The Labor Department’s employment report of Friday, April 4, showed a decrease of 80,000 jobs last month, the biggest monthly decline in several years. Of course this immediately prompted further proclamations that the U.S. economy is already in the midst of recession, a claim that spurred the dramatic sell off in world-wide equities just two-three weeks ago. Our column of the past two weeks alluded to this reminder, as it stated, “With Pluto turning retrograde April 2, followed by Venus in a square aspect to Pluto on April 8 (should be April 6-7), we have to be aware that the forecasts of a great and miraculous recovery may also be pre-mature.”
But what about a recession? Are we in a full-fledged recession? Will it be a deep one, or is this just mild and temporary? What does Financial Astrology say? For this year, and especially the next two months, the long-term geocosmic signatures are favorable, according to principles of modern-day astrology. That is, there are important trine (120 degree) relationships in effect between Jupiter and Saturn, as well as Saturn and Pluto. And, as mentioned last week, Jupiter has also now begun its first of three favorable sextile (60 degree) aspects that will last into November. Modern-day astrology, applied to the field of market timing, hypothesizes that such favorable aspects are ultimately favorable for the economy and equity markets.

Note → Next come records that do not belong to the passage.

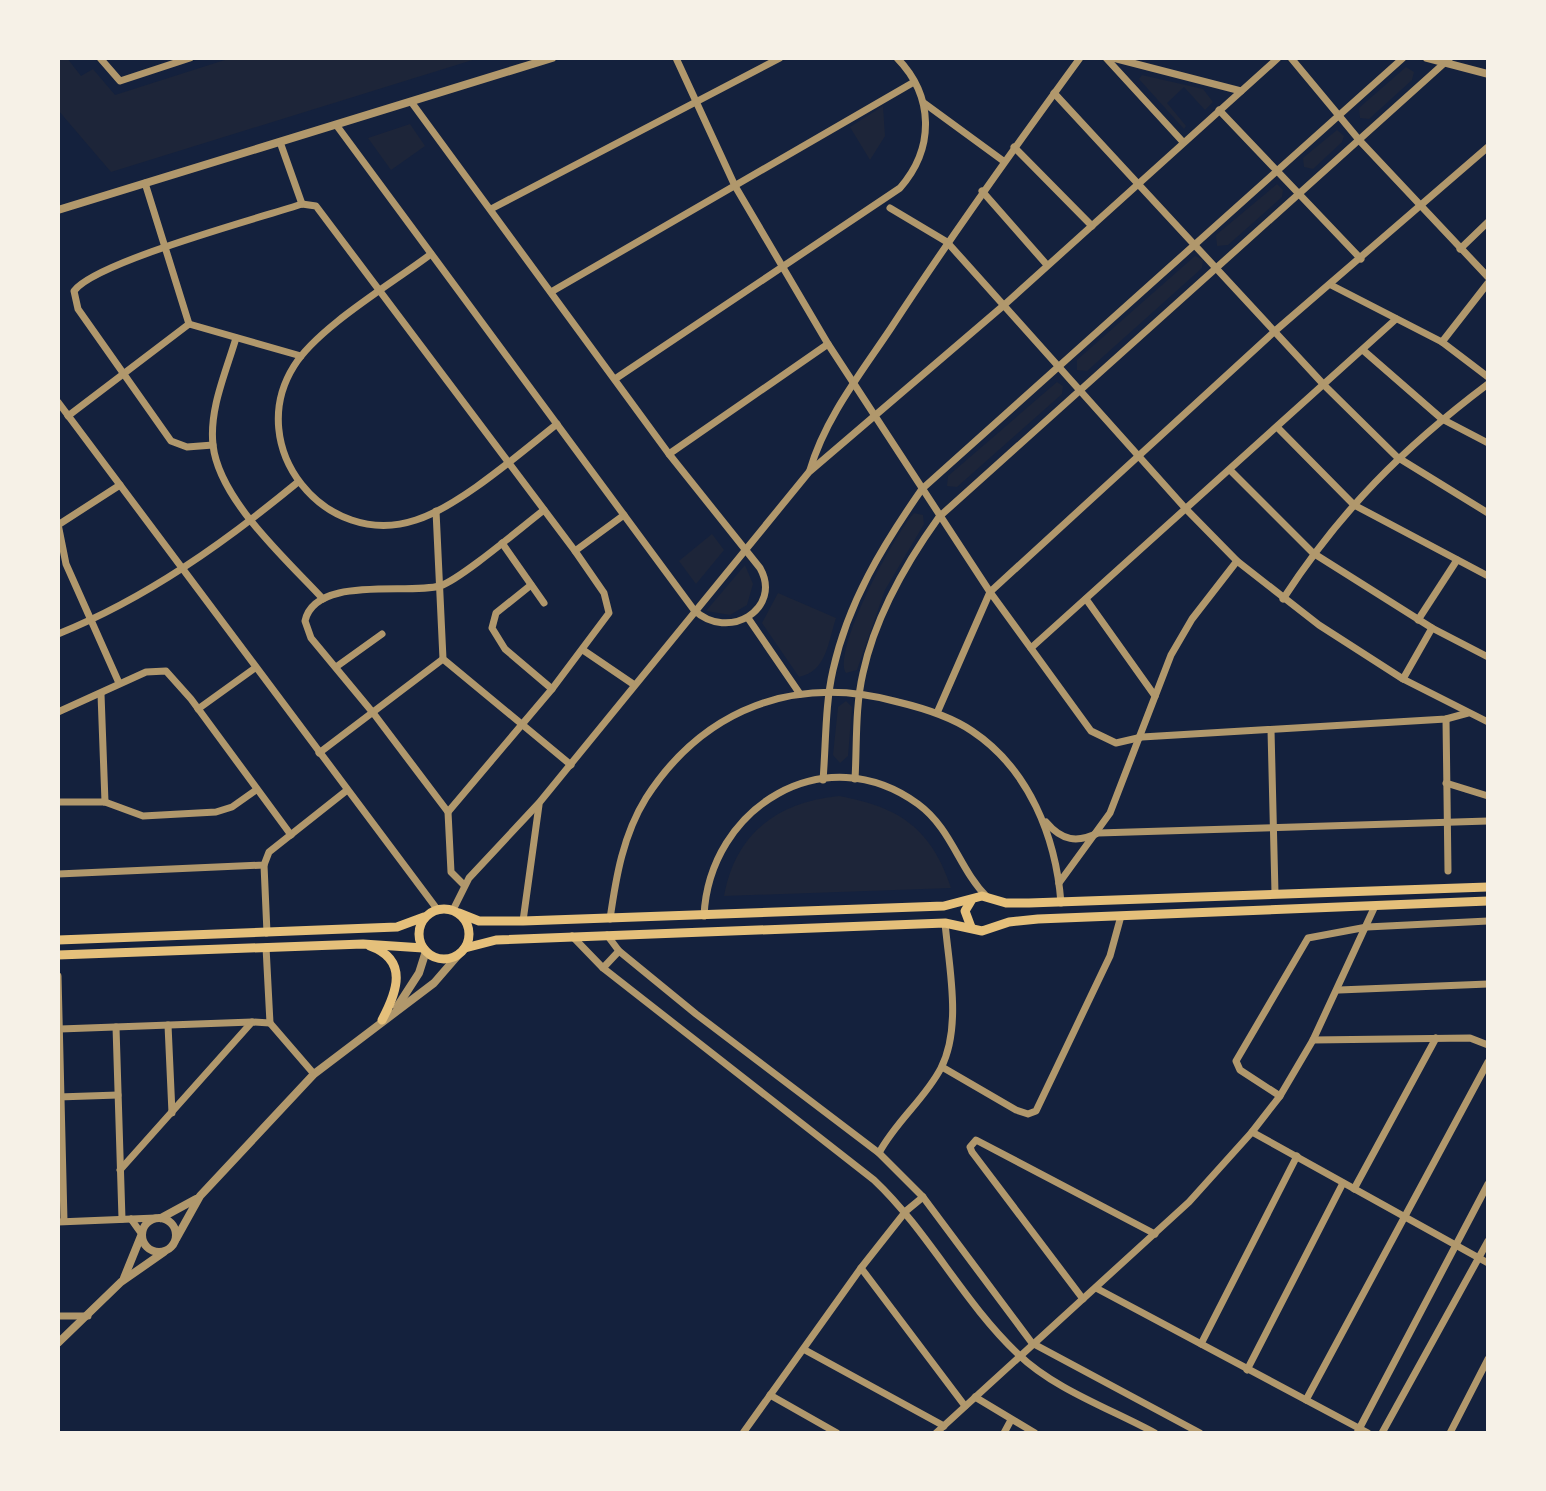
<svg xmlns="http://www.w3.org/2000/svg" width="1546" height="1491" viewBox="0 0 1546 1491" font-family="'Open Sans',sans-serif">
<rect width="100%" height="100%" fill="#14213d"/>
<g fill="#1d2539">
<polygon points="58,58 67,58 81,76 93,69 115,95 231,58 479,58 111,172 58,110"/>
<polygon points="1406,67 1414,72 1412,80 1369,119 1360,118 1359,108"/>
<polygon points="1142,75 1203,89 1213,102 1205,110 1184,87 1167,103 1186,126 1184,129 1139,79"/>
<polygon points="883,106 885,136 870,160 850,127"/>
<polygon points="410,124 425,146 391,170 368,138"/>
<polygon points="1337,130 1344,136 1342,142 1313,169 1304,167 1303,158"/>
<polygon points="1277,184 1283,190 1282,197 1228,245 1217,246 1216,235"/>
<polygon points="1195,256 1203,260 1202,268 1087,371 1077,370 1077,360"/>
<polygon points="1057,382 1063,386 1062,394 957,487 947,486 948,476"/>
<path d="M914,513L923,515L924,524L885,590L857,670L846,673C832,650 895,533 914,513Z"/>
<polygon points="712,534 724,550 696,584 679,561"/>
<polygon points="745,565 753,584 747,605 730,615 706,611"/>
<path d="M778,593L836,618C828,642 827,671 799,677L762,623Z"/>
<polygon points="846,701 852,707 848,756 840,763 833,755 838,707"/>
<path d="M839,796C899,807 931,828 951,888L724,896C735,834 777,802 839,796Z"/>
</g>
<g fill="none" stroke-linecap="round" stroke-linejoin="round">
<g stroke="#b1986c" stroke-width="7">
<polyline points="100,58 120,81 190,58"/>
<polyline points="676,58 735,186 828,344 990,592 1091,731 1116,743 1142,737 1446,719 1468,713"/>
<polyline points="1106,58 1183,142"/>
<polyline points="1113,58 1241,91"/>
<polyline points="1291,58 1360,141 1488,277"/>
<polyline points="1054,93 1325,386 1397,457 1488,513"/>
<polyline points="924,103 1002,160"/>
<polyline points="1219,110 1361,259"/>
<path d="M337,126L694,610C728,642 783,609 760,568L669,454L412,103"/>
<polyline points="280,142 302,204"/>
<polyline points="1014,147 1092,226"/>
<polyline points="145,183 189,324"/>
<polyline points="982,191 1047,265"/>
<polyline points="890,208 947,242 1186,509 1237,561 1319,625 1403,679 1488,722"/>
<polyline points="491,209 780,58"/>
<polyline points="1460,249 1488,222"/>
<path d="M431,254C393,283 318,327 294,366C243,447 325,550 416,520C460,506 520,453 557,424"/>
<polyline points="1331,285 1442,342 1488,377"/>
<polyline points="551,292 914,82"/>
<polyline points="189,324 301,356"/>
<path d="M236,338C226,372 209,409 213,445C219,500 287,560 323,599"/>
<polyline points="1442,342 1488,283"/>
<polyline points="1364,351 1442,419 1488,443"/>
<path d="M615,379L900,188C935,148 934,96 897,58"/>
<polyline points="58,402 437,909"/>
<polyline points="68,416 189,324"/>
<polyline points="1278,428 1354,505 1488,576"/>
<path d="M213,445L187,447L171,441L78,309L74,291C95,262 260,218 302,204L316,206L575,551L604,593L609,613L552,689L448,812"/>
<polyline points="669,454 828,344"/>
<path d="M810,470C825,418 861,373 891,328C951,236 1015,147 1080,58"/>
<polyline points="1230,470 1313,553 1432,628 1488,657"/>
<polyline points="436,511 443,659 571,765"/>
<polyline points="58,524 66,564 119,683"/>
<polyline points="58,525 120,485"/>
<polyline points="502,543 544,603"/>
<polyline points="575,551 624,515"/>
<polyline points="531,585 496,613 492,628 505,649 552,689"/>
<polyline points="1086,599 1155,696"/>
<path d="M1283,599C1341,510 1403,448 1488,384"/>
<polyline points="748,618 800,694"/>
<polyline points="1418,620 1457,560"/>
<path d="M58,634C147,598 224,543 298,482"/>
<polyline points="1031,648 1396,319"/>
<polyline points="583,650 633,684"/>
<polyline points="336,667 382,634"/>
<polyline points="1403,679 1432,628"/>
<polyline points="101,694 105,802"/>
<polyline points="198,709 255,668"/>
<polyline points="58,712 146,672 166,671 191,699 291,835"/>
<polyline points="937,713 990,592 1275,331 1488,147"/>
<polyline points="1446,719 1448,871"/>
<polyline points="1271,730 1275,893"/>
<polyline points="319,753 443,659"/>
<path d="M855,779C857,745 855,707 863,673C875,617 906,563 939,517L1450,58"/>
<path d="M823,780C826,744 825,705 833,670C848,602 883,545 922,489L1403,58"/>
<polyline points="1446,783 1488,796"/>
<polyline points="58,802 105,802 143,816 216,812 232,807 256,790"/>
<path d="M1046,822C1062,841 1077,843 1098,833L1488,821"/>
<polyline points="264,865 267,933"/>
<polyline points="58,874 264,865 269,852 346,791"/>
<polyline points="1059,883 1110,813 1171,655 1192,619 1237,561"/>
<path d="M464,885L451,872L448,812L374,714L311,638L305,621C315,575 407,595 440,586C461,579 523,526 544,510"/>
<polyline points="453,910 469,878 539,803 809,472 1003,306 1278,58"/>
<path d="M704,916C709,807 825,736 918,804C952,829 959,869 987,897"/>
<path d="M610,919C616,877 623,835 646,798C704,708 796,674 898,702C923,708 950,716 972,731C1029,769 1056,837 1061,903"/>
<polyline points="523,921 539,805"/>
<polyline points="607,935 619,951 696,1014 879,1153 923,1197 1032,1343 1200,1433"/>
<path d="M572,936L603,968L874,1180C929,1232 963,1302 1018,1354C1054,1389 1111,1409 1155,1433"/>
<polyline points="266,947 270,1023 314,1074"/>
<polyline points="603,968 619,951"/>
<polyline points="58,976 64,1221"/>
<polyline points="1339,990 1488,984"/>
<polyline points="168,1025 172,1113"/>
<polyline points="116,1027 122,1219"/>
<polyline points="60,1029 252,1022"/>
<polyline points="1313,1040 1470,1038 1488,1045"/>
<polyline points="942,1067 1016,1110 1028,1114 1036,1111 1110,956 1121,916"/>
<polyline points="1280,1096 1240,1070 1236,1061 1308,938 1367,927 1488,921"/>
<polyline points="58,1097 118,1095"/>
<polyline points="1252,1132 1488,1263"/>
<path d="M879,1153C896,1121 925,1099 941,1068C962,1027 949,967 945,923"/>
<polyline points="120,1170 252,1022 270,1023"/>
<polyline points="1354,1189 1436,1038"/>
<polyline points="131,1219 141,1233"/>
<polyline points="58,1222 156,1218"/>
<polyline points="861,1268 965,1406"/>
<polyline points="1096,1288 1368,1433"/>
<polyline points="1083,1299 972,1152 970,1147 976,1140 1155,1234"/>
<polyline points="58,1316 88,1316"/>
<polyline points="1201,1344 1297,1156"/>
<polyline points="805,1350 944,1426"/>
<polyline points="1247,1370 1343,1183"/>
<polyline points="770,1395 837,1433"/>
<polyline points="975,1397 1035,1433"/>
<polyline points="1306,1400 1488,1062"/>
<polyline points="743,1433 861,1268 906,1211 923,1197"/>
<polyline points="936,1433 1189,1202 1252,1132 1280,1096 1313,1040 1375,906"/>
<polyline points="1004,1433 1011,1420"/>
<polyline points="1357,1433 1488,1184"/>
<polyline points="1382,1433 1488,1241"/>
<polyline points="1450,1433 1488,1359"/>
</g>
<g stroke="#b1986c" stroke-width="8">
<polyline points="1427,58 1488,74"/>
<polyline points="58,210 552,58"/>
<polyline points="397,1007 419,973 426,951"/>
<circle cx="159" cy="1235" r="17"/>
<polyline points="161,1218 196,1199"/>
<polyline points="176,1239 200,1196 314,1074 434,983 460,953"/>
<polyline points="124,1278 141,1236"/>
<polyline points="58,1343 121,1282 164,1252"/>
</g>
<g stroke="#e5c07b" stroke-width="9">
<polyline points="971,901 965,911 971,927"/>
<circle cx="444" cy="934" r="25"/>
<polyline points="459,913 479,921 523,921 944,906 982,896 1006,903 1029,903 1488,887"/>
<polyline points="58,940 397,927 424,917"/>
<path d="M370,946C409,960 397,992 382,1020"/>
<polyline points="465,948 496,940 945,923 982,931 1009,922 1038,919 1488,901"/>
<polyline points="58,955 363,944 423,948"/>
</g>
</g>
<rect width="1546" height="1491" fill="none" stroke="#f6f1e7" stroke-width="120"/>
</svg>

However, we also discussed the idea that traditional astrology might have another viewpoint. Here, it is not planets in aspect that are so important, but rather planets in signs that are more important. In this regard we note that both Jupiter and Saturn are in earth signs (Capricorn and Virgo respectively), and earth signs have more a contracting quality. Thus the economy and stock markets might not perform so well with these placements. In my opinion, I think it is a combination of both these principles at work. The planet-sign relationships may coincide with the constriction we have experienced in regards to economic growth and stock market behavior so far. But the favorable aspects have also limited the amount of downside activity too. The economy and stock markets may not be so bullish right now, but they aren’t falling hard either. For the amount of fear witnessed in the world investment community in March, these economies and equity markets have held up pretty well. The fear was great, but the fear has yet to materialize into anything near the degree to which many analysts predicted.

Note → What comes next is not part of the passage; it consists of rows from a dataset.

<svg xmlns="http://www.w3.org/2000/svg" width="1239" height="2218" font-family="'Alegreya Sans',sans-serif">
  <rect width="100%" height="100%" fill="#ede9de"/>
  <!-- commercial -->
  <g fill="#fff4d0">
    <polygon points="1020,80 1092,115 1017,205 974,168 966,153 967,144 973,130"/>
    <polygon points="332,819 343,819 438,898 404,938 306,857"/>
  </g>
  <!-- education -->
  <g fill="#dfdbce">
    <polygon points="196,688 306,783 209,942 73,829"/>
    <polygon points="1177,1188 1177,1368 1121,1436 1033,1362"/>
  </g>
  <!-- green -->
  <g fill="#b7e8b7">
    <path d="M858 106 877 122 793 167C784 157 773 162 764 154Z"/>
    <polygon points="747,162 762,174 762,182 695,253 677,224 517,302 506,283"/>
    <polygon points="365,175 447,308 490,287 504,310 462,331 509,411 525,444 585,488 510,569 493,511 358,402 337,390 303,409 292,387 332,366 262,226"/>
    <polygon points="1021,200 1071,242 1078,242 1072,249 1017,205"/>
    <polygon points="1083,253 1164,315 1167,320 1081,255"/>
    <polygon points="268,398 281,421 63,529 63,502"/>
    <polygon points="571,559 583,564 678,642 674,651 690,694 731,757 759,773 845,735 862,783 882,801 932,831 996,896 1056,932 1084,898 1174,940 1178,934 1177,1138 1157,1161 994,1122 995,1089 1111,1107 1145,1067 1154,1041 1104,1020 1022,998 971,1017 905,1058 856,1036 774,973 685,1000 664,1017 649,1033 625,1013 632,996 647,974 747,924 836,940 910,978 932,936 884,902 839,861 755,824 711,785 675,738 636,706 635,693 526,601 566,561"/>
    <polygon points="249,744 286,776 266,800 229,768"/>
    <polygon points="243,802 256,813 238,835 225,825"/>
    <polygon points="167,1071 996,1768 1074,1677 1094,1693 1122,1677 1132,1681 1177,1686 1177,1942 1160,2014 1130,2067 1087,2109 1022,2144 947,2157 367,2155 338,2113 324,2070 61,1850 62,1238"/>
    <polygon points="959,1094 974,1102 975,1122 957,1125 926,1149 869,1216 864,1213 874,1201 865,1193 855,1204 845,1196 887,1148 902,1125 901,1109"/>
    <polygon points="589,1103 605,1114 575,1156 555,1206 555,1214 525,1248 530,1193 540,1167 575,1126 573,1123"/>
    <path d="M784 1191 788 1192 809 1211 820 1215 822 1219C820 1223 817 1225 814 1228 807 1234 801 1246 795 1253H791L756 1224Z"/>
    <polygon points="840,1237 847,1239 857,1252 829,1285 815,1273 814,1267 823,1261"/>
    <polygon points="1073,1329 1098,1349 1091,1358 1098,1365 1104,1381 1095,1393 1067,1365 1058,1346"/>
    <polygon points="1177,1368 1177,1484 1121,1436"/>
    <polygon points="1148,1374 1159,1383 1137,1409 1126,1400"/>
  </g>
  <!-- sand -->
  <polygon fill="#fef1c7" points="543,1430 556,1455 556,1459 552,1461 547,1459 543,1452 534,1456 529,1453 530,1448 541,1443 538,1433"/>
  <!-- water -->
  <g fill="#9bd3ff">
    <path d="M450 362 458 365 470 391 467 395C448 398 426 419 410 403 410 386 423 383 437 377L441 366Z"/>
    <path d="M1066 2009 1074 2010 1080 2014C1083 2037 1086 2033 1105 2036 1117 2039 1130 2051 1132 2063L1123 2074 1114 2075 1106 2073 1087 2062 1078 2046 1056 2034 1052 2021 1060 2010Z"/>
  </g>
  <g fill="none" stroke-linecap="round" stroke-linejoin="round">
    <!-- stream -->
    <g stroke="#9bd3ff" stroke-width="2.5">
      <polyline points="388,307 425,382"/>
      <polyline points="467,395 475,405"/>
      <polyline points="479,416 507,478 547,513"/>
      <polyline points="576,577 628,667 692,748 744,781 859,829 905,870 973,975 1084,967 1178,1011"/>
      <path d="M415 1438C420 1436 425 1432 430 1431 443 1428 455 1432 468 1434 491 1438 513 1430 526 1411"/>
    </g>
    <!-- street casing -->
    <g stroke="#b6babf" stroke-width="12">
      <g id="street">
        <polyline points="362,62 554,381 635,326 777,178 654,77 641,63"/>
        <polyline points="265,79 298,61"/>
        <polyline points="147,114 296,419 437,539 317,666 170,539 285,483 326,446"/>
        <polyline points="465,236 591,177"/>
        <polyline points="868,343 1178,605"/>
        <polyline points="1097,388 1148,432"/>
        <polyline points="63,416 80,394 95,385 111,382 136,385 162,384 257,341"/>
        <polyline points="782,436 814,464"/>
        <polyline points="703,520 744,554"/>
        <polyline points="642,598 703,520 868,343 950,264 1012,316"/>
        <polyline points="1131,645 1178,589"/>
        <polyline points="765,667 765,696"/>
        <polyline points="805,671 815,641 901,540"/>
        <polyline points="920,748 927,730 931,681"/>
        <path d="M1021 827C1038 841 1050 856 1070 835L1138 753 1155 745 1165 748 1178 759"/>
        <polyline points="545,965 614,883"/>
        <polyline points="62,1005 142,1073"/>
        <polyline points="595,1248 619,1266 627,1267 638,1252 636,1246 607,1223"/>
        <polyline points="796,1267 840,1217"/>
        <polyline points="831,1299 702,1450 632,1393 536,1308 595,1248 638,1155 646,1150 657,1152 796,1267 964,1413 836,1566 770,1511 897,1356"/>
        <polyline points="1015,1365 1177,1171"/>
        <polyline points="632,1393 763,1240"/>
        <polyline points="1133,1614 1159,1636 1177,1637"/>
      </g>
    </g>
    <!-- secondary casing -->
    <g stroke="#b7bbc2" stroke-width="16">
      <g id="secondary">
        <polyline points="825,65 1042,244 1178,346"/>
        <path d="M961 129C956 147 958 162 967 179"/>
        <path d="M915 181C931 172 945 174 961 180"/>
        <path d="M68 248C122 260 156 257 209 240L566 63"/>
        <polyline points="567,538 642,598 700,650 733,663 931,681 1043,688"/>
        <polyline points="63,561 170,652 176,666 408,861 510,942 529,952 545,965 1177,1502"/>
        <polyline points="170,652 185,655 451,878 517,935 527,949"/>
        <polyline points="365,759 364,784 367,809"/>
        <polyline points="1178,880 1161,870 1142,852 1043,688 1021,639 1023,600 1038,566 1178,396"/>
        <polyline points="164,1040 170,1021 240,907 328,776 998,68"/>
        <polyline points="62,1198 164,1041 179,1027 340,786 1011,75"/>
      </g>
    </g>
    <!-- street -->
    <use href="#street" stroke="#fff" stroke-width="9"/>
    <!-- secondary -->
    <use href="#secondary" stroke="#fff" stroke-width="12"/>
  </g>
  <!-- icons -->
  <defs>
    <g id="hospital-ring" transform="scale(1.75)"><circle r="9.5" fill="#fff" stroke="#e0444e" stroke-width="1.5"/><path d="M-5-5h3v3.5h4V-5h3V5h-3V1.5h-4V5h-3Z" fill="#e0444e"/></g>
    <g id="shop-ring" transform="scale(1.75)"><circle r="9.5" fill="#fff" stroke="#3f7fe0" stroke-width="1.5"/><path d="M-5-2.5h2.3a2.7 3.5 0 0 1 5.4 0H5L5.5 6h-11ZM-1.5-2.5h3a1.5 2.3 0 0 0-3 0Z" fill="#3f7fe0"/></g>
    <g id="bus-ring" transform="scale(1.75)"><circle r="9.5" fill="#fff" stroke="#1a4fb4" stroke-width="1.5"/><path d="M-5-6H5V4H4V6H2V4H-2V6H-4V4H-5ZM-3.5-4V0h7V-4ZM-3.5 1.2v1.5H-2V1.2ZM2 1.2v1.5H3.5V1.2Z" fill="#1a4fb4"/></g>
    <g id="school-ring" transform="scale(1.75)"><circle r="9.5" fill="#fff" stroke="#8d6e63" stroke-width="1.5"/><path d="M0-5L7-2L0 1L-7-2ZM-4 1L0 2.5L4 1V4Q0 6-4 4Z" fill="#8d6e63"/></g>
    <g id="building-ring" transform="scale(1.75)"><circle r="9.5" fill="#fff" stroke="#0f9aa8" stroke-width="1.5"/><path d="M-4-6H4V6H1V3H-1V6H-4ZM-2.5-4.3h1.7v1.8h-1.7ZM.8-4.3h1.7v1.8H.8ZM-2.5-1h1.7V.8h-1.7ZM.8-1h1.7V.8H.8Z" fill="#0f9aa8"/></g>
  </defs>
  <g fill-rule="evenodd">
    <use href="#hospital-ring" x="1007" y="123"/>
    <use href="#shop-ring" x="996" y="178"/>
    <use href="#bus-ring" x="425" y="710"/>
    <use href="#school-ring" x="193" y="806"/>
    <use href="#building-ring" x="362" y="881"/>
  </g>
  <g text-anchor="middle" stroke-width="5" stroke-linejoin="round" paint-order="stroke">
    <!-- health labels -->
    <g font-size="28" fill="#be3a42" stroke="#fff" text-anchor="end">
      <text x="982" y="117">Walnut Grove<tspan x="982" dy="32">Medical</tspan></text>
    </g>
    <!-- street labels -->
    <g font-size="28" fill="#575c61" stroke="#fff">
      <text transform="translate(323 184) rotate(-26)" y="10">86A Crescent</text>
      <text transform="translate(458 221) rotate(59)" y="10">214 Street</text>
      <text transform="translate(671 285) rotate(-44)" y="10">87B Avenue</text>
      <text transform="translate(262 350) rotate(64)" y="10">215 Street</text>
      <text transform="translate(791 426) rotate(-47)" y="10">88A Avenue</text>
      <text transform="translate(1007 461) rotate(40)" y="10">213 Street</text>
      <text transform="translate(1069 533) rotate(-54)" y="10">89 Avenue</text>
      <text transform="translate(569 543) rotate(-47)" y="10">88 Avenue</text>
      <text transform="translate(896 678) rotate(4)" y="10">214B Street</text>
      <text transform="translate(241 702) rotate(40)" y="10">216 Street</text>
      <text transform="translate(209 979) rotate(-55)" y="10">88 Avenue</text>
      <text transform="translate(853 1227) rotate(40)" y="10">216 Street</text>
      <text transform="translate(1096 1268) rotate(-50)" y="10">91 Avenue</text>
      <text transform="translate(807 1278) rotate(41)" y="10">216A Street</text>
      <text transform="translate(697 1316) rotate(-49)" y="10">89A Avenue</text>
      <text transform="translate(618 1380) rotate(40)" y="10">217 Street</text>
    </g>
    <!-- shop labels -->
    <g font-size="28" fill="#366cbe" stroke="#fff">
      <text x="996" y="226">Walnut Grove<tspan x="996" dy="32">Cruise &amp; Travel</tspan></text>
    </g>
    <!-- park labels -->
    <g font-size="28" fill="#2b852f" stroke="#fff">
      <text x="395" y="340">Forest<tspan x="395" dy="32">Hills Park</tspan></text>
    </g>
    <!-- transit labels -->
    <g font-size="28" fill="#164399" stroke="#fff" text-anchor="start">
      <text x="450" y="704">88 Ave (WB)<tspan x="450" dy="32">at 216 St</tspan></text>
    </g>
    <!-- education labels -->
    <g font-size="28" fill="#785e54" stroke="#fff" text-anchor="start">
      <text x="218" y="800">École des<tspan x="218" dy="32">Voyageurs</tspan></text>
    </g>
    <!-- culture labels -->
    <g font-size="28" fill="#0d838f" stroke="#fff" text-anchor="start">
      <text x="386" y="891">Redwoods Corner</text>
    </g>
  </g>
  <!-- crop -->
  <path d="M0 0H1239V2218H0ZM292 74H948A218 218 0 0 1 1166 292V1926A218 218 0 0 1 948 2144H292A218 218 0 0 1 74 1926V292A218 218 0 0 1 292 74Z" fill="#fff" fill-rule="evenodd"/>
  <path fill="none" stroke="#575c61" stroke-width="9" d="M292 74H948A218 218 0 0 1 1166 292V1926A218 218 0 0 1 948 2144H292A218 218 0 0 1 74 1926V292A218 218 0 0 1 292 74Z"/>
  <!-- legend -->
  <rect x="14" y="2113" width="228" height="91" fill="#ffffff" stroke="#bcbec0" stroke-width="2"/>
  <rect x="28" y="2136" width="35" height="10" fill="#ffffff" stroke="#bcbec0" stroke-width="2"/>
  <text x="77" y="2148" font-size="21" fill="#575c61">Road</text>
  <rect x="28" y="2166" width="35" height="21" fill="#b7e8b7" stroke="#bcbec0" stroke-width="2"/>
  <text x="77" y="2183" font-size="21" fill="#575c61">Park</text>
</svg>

Yet it is interesting to note the similarity between the last instance of the 29-year cycle of Saturn in Virgo, to this current time. (Virgo, by the way, represents "the work force," and Saturn represents "contraction"). The last time Saturn was in Virgo occurred from November 1977 through September 1980. You may remember in the United States, this was a time of sharply rising prices (inflation), when precious metals soared to historic highs. But it led to an economic recession and sluggish stock prices. They called it “stagflation.” And here we are again, with Saturn in Virgo, September 2007 through October 2009. Commodity prices are soaring, and Gold recently passed $1000/oz for the first time ever. Yet the economy and stock markets are struggling, and the ‘R’ word is being bandied about loosely. Back then, President Jimmy Carter forbid the use of the ‘R’ word, preferring instead to refer to the economy as “bananas.” I wonder what words today’s administration will use to address the state of the economy. Maybe peanuts?